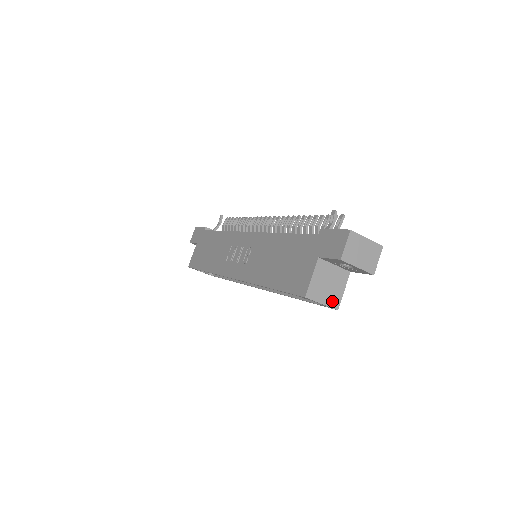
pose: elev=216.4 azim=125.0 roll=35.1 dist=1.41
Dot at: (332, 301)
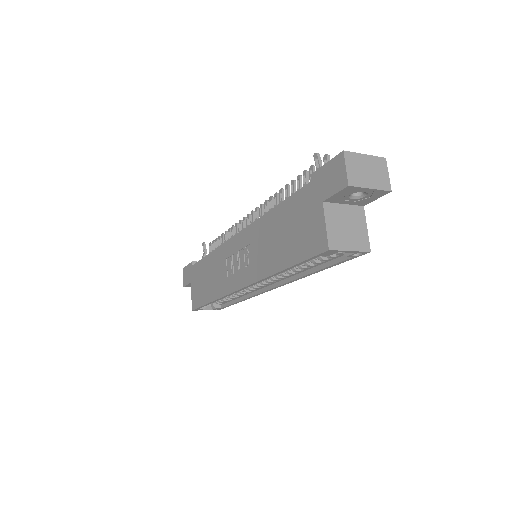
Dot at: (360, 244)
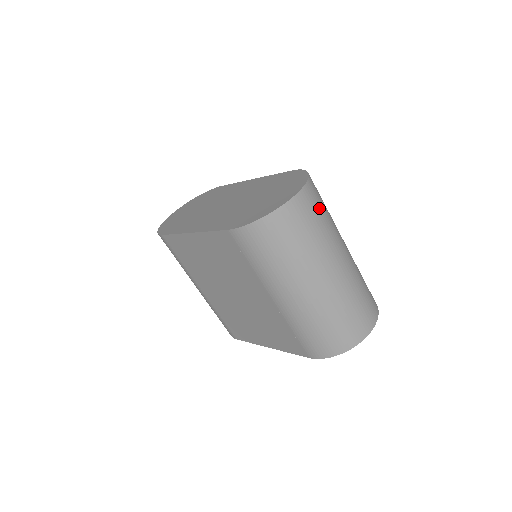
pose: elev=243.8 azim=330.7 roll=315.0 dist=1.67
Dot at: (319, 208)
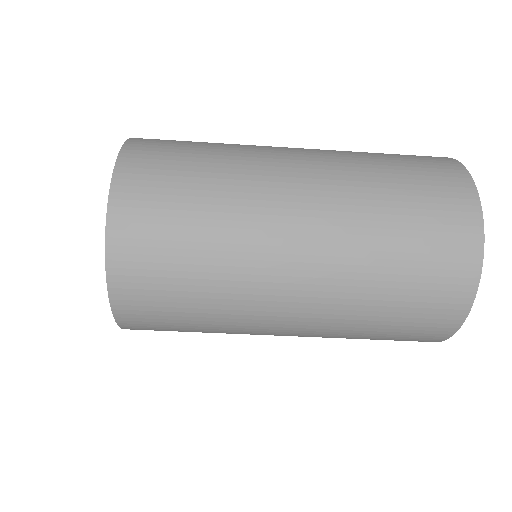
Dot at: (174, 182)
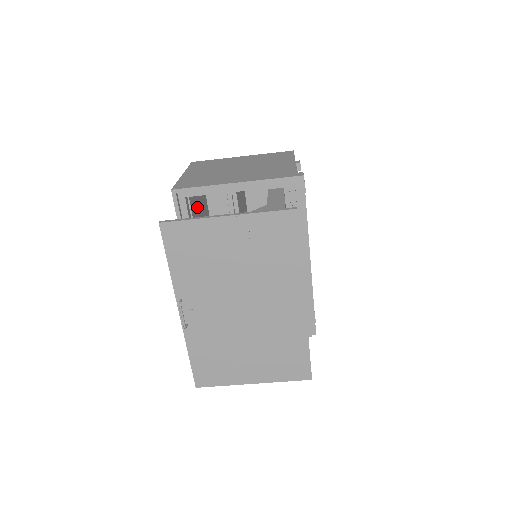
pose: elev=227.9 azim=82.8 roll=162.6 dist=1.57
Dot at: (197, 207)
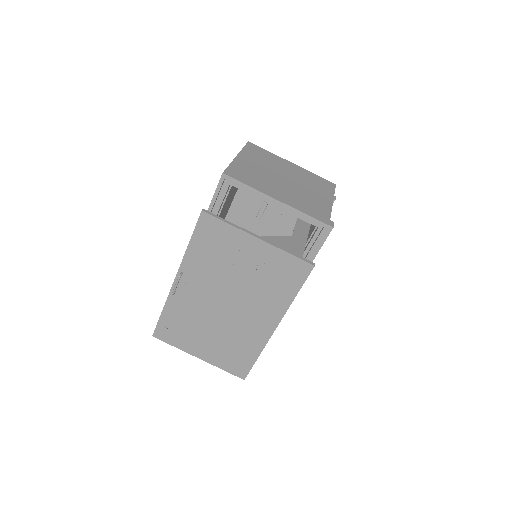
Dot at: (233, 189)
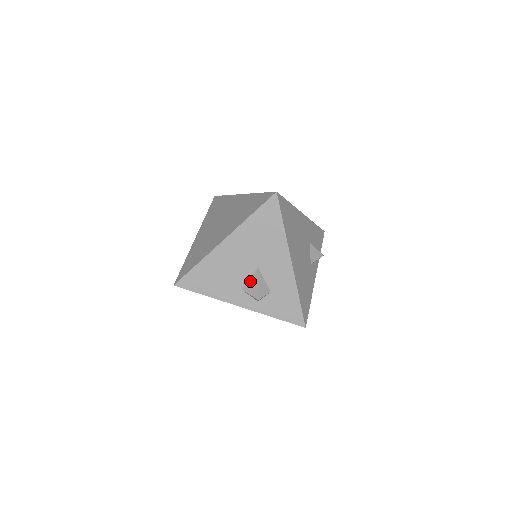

...

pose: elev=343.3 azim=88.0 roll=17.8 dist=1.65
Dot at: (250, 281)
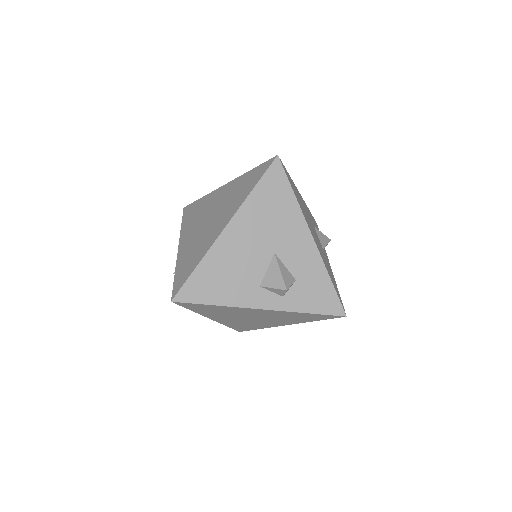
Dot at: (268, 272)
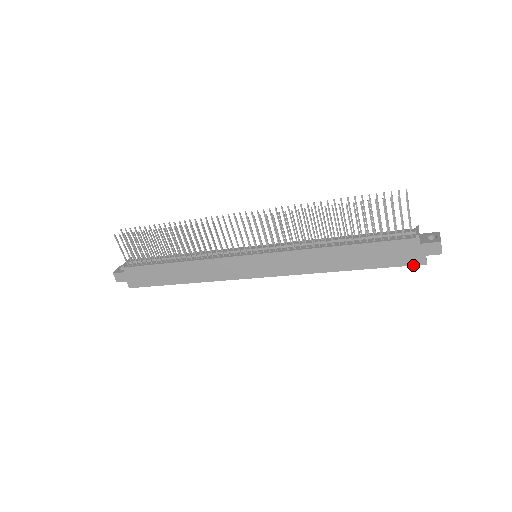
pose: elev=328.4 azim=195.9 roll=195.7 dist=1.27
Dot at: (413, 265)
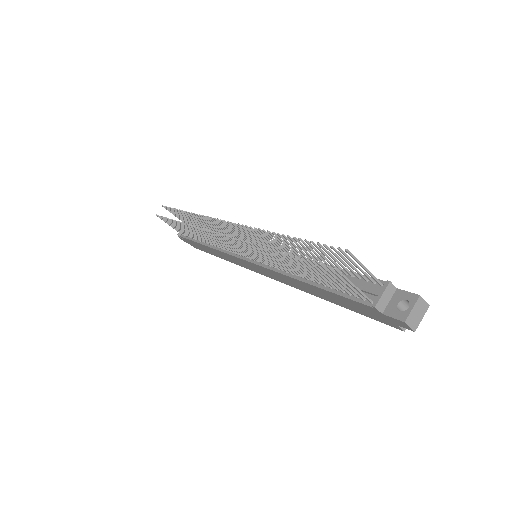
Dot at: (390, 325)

### Task to complete:
Format the entries from the line containing "pose: elev=216.4 azim=125.0" through the line containing "Dot at: (233, 189)", both lines included, as a JSON list of strings with one string per line. Omit the pictures and any blank lines.

### Written response:
[
  "pose: elev=216.4 azim=125.0 roll=35.1 dist=1.41",
  "Dot at: (332, 301)",
  "Dot at: (360, 244)",
  "pose: elev=243.8 azim=330.7 roll=315.0 dist=1.67",
  "Dot at: (319, 208)",
  "Dot at: (174, 182)",
  "pose: elev=227.9 azim=82.8 roll=162.6 dist=1.57",
  "Dot at: (197, 207)",
  "Dot at: (233, 189)"
]